Le décret du 26 août 1987 liste précisément les réparations à charge du locataire. Tout le reste est à charge du bailleur. Tour d'horizon.
Qui paie quoi entre bailleur et locataire ? La question revient à chaque incident : ampoule qui claque, robinet qui goutte, chaudière en panne, parquet qui grince. Le cadre légal est clair, mais peu connu. Voici la répartition précise issue de la loi du 6 juillet 1989 et du décret du 26 août 1987.
Le principe général
Tout ce qui relève de l'entretien courant et des réparations locatives est à la charge du locataire (décret 87-712). Tout le reste — grosses réparations, vétusté, mises aux normes — est à la charge du bailleur (article 6 de la loi de 1989). Le décret de 1987 donne une liste exhaustive des charges locataire : tout ce qui n'y figure pas relève du bailleur.
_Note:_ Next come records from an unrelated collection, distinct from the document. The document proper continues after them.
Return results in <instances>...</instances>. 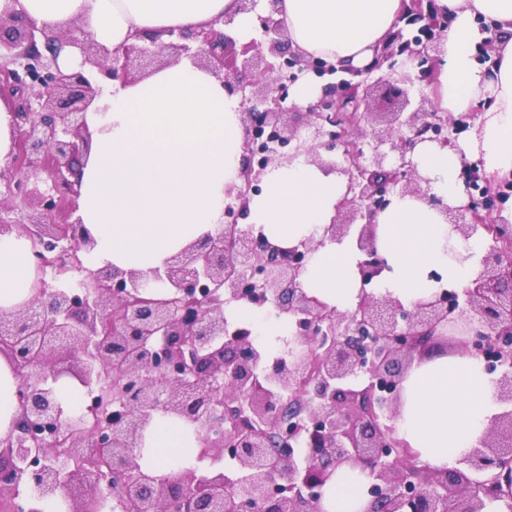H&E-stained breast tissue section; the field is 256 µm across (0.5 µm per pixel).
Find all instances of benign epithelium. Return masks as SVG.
I'll list each match as a JSON object with an SVG mask.
<instances>
[{
  "label": "benign epithelium",
  "mask_w": 512,
  "mask_h": 512,
  "mask_svg": "<svg viewBox=\"0 0 512 512\" xmlns=\"http://www.w3.org/2000/svg\"><path fill=\"white\" fill-rule=\"evenodd\" d=\"M267 2L259 17L266 55L255 41L237 48L231 15L207 32L171 28L167 42L152 37L112 50L76 23L50 36L21 15L0 17V90L18 100L17 148L0 166V234L26 235L42 273L82 267L79 253L92 245L80 219L59 224L56 215L76 211V161L88 151L86 112L101 95L99 78L127 83L136 78L133 67L168 55L192 59L231 93L244 91L246 74L254 86L241 118L243 184L226 190L233 203L224 209V231L187 247L150 280L112 266L89 272L80 293L41 279L28 303L0 311V352L20 377L21 416L0 439V502L9 512H43L57 498L68 512H104L108 501L114 512H323L324 488L344 465L368 485L364 512H483L487 500L512 512V495L502 490L512 483V229L495 223L497 195L476 167L462 172L467 204L443 208L462 238L480 226L493 241L470 285L410 307L365 290L386 266L376 246L377 214L395 194L427 196L428 179L407 153L426 139L451 140L442 135L448 114L425 95L417 111L393 113L397 128L360 140L355 130L374 112L371 87L357 77L387 69L376 85L406 106L403 86L432 83L448 15L435 0H408L372 61L344 70L347 77L308 103L303 140L288 125V84L338 69L286 52L279 0ZM65 46L90 70L62 71L57 57ZM300 156L346 178L343 218L324 236L340 241L357 233L364 290L352 311L330 310L304 288L307 256L322 242L282 249L237 229L268 168ZM18 199L35 202L37 212L18 209ZM151 280L166 292L155 296ZM241 301L268 304L293 322L284 354L269 356L247 326L229 322L224 306ZM456 329L459 352L481 357L489 373L500 371L502 410L462 466L414 467L390 425L402 381L414 354L436 350ZM63 375L90 392L109 384L112 401L97 405L96 423L82 413L63 416L50 386ZM158 412L196 425L200 457L227 454L232 468L144 471L143 432ZM87 484L89 500L75 494ZM26 489L34 495H22Z\"/></svg>",
  "instance_id": "7a95c632"
}]
</instances>
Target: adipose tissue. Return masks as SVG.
<instances>
[{"label": "adipose tissue", "mask_w": 512, "mask_h": 512, "mask_svg": "<svg viewBox=\"0 0 512 512\" xmlns=\"http://www.w3.org/2000/svg\"><path fill=\"white\" fill-rule=\"evenodd\" d=\"M266 2L242 12L237 0H0V15L21 13L51 34L75 22L113 49L169 28L204 30L228 14L238 42L246 44ZM436 3L450 22L431 95L441 111L457 118L472 113L476 120L457 145L419 142L413 161L429 180V199L394 196L377 217V247L386 259L379 289L407 306L444 287L462 290L481 268L485 232L462 238L442 212L465 201L463 162L477 163L492 182L512 177V0ZM279 7L293 48L360 68L392 32L403 0H281ZM488 43L495 60L489 70L477 60ZM240 111L238 96L187 59L125 85L104 84L86 115L91 146L77 211L95 241L90 269L112 265L148 276L220 232L225 191L241 183ZM344 193V178L319 165L277 163L264 189L251 196L247 215L280 247L318 241L304 287L339 311L354 309L361 293L354 238H323ZM34 282L30 240L0 236V310L26 303ZM499 410L483 364L458 353L423 360L405 375L395 428L424 462L444 469L478 445ZM197 448L191 423L159 414L145 433L140 463L170 475L172 460ZM366 505L357 471L339 469L324 490L325 512H363Z\"/></svg>", "instance_id": "adipose-tissue-1"}]
</instances>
Charges du locataire : entretien courant
- Petites réparations électriques : remplacement ampoules, fusibles, prises
- Entretien des robinetteries : remplacement joints, mousseurs, flexibles
- Entretien chaudière individuelle : contrat annuel obligatoire à sa charge
- Entretien VMC : nettoyage bouches, remplacement filtres
- Petits travaux de plomberie : déboucher canalisations, remplacer joints WC
- Entretien jardins, terrasses, gouttières (si maison)
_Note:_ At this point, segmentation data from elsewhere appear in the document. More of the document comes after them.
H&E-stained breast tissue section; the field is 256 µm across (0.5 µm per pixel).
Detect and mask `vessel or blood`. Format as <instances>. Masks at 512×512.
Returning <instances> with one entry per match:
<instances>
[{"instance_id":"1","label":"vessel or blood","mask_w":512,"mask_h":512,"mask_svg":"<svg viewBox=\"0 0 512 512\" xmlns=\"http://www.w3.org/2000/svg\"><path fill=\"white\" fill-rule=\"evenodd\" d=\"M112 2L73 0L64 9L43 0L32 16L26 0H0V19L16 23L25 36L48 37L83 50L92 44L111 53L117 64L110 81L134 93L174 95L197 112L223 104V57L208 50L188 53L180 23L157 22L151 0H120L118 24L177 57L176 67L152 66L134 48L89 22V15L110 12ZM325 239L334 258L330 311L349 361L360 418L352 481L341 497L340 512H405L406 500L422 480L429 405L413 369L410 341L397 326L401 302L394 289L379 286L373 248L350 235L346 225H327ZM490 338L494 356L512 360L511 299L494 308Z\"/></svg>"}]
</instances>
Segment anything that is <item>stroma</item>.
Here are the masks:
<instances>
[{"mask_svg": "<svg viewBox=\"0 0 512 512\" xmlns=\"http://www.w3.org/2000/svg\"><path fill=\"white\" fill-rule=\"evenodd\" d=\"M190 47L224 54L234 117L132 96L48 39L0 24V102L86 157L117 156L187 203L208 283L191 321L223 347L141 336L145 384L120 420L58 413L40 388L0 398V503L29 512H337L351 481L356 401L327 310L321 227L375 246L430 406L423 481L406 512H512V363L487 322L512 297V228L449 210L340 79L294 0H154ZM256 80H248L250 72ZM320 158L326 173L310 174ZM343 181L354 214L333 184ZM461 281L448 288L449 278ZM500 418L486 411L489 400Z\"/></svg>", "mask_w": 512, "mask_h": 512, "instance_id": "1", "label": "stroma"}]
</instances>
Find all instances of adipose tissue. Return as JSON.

- Nettoyage cheminées et conduits
Charges du bailleur : grosses réparations
- Remplacement chaudière en fin de vie technique
- Réparation toiture, étanchéité, charpente
- Réfection des murs porteurs et planchers
- Mise aux normes électriques globales (tableau, mise à la terre)
- Remplacement fenêtres usées (sauf casse imputable)
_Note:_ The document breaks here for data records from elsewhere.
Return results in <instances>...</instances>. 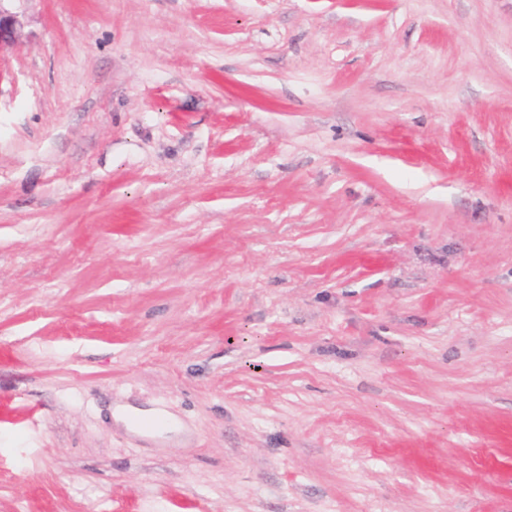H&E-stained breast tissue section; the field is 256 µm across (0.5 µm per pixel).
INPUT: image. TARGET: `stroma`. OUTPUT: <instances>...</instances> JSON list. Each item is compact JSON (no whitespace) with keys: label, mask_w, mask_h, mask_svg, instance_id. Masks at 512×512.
<instances>
[{"label":"stroma","mask_w":512,"mask_h":512,"mask_svg":"<svg viewBox=\"0 0 512 512\" xmlns=\"http://www.w3.org/2000/svg\"><path fill=\"white\" fill-rule=\"evenodd\" d=\"M7 7L0 512H512V0Z\"/></svg>","instance_id":"obj_1"}]
</instances>
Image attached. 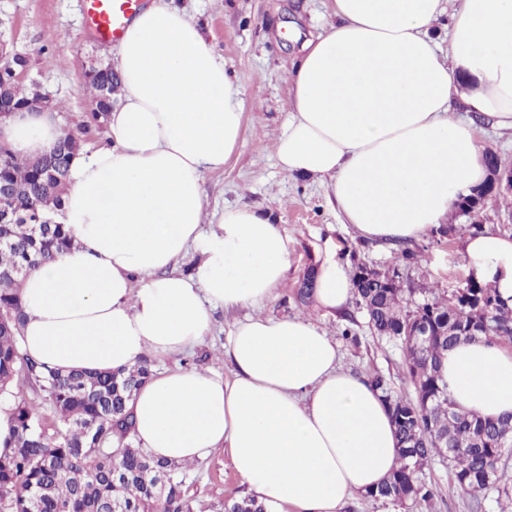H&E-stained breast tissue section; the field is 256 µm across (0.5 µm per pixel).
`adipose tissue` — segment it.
Wrapping results in <instances>:
<instances>
[{
  "instance_id": "obj_1",
  "label": "adipose tissue",
  "mask_w": 512,
  "mask_h": 512,
  "mask_svg": "<svg viewBox=\"0 0 512 512\" xmlns=\"http://www.w3.org/2000/svg\"><path fill=\"white\" fill-rule=\"evenodd\" d=\"M334 15L292 67L274 154L283 171L325 185L362 238L418 239L485 181L478 125L512 132V0H334ZM441 21L444 51L432 36ZM115 69L110 143L75 158L57 215L74 245L23 284L24 350L49 368L118 370L198 345L214 305L244 310L223 352L233 377L156 373L132 403L136 441L178 462L229 450L269 512H340L393 471L397 437L381 392L341 367L315 320L263 314L288 278L281 226L247 205L205 221L203 177L223 169L242 137L243 84L170 0L131 20ZM62 134L54 109L0 126L28 160ZM462 249L512 306V237L487 230ZM191 251L196 271L175 272ZM352 291L345 265L320 263L318 309L340 311ZM442 375L458 408L512 413V352L500 344L457 345Z\"/></svg>"
}]
</instances>
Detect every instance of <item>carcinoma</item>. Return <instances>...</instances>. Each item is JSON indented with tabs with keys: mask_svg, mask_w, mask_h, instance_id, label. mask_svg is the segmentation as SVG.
<instances>
[{
	"mask_svg": "<svg viewBox=\"0 0 512 512\" xmlns=\"http://www.w3.org/2000/svg\"><path fill=\"white\" fill-rule=\"evenodd\" d=\"M0 81L10 84L15 103L33 102L34 87L19 85L7 71ZM86 83L95 108L78 130L64 132L42 164L21 161L0 143V187L10 206L9 219L0 222V409L14 424L12 449L0 455V512H265L252 498L229 506L197 502L187 495L192 465L156 459L136 444L129 403L153 375L151 360L121 372L53 370L22 348L23 281L72 246L64 225L35 224L32 211L40 201L61 209L71 156L83 136L107 126L120 78L111 68L100 69L86 75ZM492 197L502 194L483 187L457 205L455 216L470 220L462 229L482 231L470 213ZM365 268L357 266L352 277L358 304L374 333L401 344L416 390V399L406 400L384 377L370 376L389 405L400 448L399 466L368 496L427 504L434 491L420 474L439 461L472 498L471 512H483L481 495L492 489L511 499L512 447L501 443L512 442V416L491 420L452 405L441 367L444 353L462 340L511 343L512 308L489 283L470 280L449 296L430 291L415 300L404 295L396 269L367 280ZM425 323L441 331L429 343L412 335ZM19 377L32 385L33 397L15 391ZM440 437L454 446L446 457L432 447ZM114 439L120 447H112Z\"/></svg>",
	"mask_w": 512,
	"mask_h": 512,
	"instance_id": "cac0c4a2",
	"label": "carcinoma"
}]
</instances>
- Désembouage du circuit chauffage central
- Réfection peinture entre deux locataires (sauf dégradation locataire)
Le cas des fuites et infiltrations
Fuite localisée par usure normale (joint percé, vanne bloquée) : charge bailleur si réparation > entretien courant. Fuite par négligence du locataire (joint laissé pourrir, pas de signalement) : charge locataire. Dégât des eaux par fuite venant d'au-dessus : assurance MRH/PNO selon convention IRSI. Toujours déclarer dans les 5 jours à votre assurance.
Le cas des équipements achetés ensemble
Pour les équipements communs (chaudière, VMC, ascenseur en copropriété), le bailleur prend en charge le remplacement et les grosses réparations, le locataire l'entretien courant. Le contrat d'entretien annuel chaudière est à charge locataire (loi du 6 juillet 1989). Vérifiez à chaque renouvellement de bail que ce contrat est bien souscrit.
Travaux d'amélioration et de confort
Travaux d'amélioration (isolation supplémentaire, nouvelle cuisine, modification distribution) : exclusivement à charge bailleur, et avec accord du locataire si réalisés en cours de bail. Le bailleur ne peut pas imputer ces travaux au locataire ni augmenter le loyer en conséquence (sauf hors zone tendue, après IRL annuel). Documentez bien la nature des travaux.
Le cas particulier des travaux d'économie d'énergie
Travaux énergétiques (DPE, isolation, chauffage) : à charge bailleur. Mais depuis la loi Climat et Résilience, le bailleur peut intégrer une majoration de loyer après travaux (jusqu'à 15 ans, plafond IRL + 2 %) en zone tendue, sous conditions précises. Cette contribution participe au financement des travaux mais ne couvre généralement qu'une fraction du coût.
Que faire en cas de désaccord ?
Premier réflexe : LRAR du bailleur ou du locataire avec rappel de l'article concerné du décret 87-712 ou de la loi de 1989. Si désaccord persistant : Commission Départementale de Conciliation (CDC), gratuite, saisie par simple courrier. Décision en 2-3 mois, non contraignante mais souvent respectée. Recours ultime : tribunal judiciaire.
Notre conseil
Annexez le décret du 26 août 1987 au bail à la signature. C'est gratuit, ça clarifie tout, et ça désamorce 90 % des conflits dès l'entrée. Et tenez une fiche d'entretien du bien : qui a fait quoi, quand. Cette traçabilité protège dans les deux sens.